Don't Go Changin'
Anybody remember that old song that went, "Don't go changin', tryin' to please me/I've never been displeased before..." Something like that. Well, it's the funniest thing. My best friend and I are dating now, and he's worried that somehow, I'll change on him. He thinks that somehow, I won't be the person that he can go to to answer any questions going on in his head, or that my feelings will get hurt by the way he speaks--now that we're emotionally involved.
We find ourselves in an odd predicament. Best friends, in love. We always loved each other. We've been friends for 8 years now, and it seems I'm the only one who can get along with him for any extended period of time besides his daughter. He notices and cares about stuff that no man has ever mentioned before. It's too funny.

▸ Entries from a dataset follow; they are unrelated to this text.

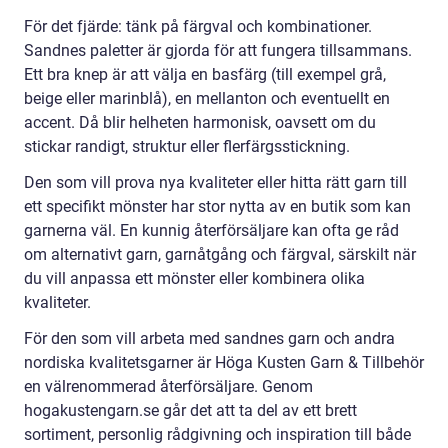
För det fjärde: tänk på färgval och kombinationer.
Sandnes paletter är gjorda för att fungera tillsammans.
Ett bra knep är att välja en basfärg (till exempel grå,
beige eller marinblå), en mellanton och eventuellt en
accent. Då blir helheten harmonisk, oavsett om du
stickar randigt, struktur eller flerfärgsstickning.
Den som vill prova nya kvaliteter eller hitta rätt garn till
ett specifikt mönster har stor nytta av en butik som kan
garnerna väl. En kunnig återförsäljare kan ofta ge råd
om alternativt garn, garnåtgång och färgval, särskilt när
du vill anpassa ett mönster eller kombinera olika
kvaliteter.
För den som vill arbeta med sandnes garn och andra
nordiska kvalitetsgarner är Höga Kusten Garn & Tillbehör
en välrenommerad återförsäljare. Genom
hogakustengarn.se går det att ta del av ett brett
sortiment, personlig rådgivning och inspiration till både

The night I went over to his house for his birthday, we talked for the first time about how we felt about each other. Before he said anything, though, he took one look at my hair and asked, "When's the last time you went to the hairdresser?" I thought that was a funny question, then I thought about it and told him it had been some months. So on his birthday, he gave me a gift--money to get my hair done. He's just the sweetest thing. When he held me for the first time, he noticed that I was 'a little soft', and that I was not getting enough protein. So he bought me this huge can of whey protein to make sure I get what I need. It's been wild: he seriously wants to make sure I have whatever I need. He's actually getting me a new phone because he said it's costing me too much to talk and send him texts on the one that I have. He got my son a football, and he bends over backwards to make sure my daughter's happy .
The best way I can describe the way I feel about our relationship is that it's the fulfillment of a dream that I didn't even know I had. Do you know what I mean? I am a modern woman, very independant. I don't ask anyone for anything. I've been taking care of my children on my own since I had them. I pay my own bills, buy my own food, fight my own battles. I do not ask for help, and I'm not used to getting any. And I learned to accept this as a fact of life. Now, I've got someone who's pretty much stepped up to the plate as more than just another boyfriend. He helps me discipline my kids, he doesn't ask me if I need anything because he knows I'll say no. He just gives me whatever he thinks I need. He listens to me, he texts me in the morning just to say good morning, and that he loves me. He calls me on his lunch breaks, and even though he has to get to work for 5:30 in the morning, he'll talk to me all night if I have something on my mind. He treats me like I'm important to him. It's beyond a trip.
The nature and dynamics of our relationship have changed a whole lot, but I do believe that it's for the better. Nothing is better than being in love with your best friend, except for the feeling that you get knowing that he loves you back.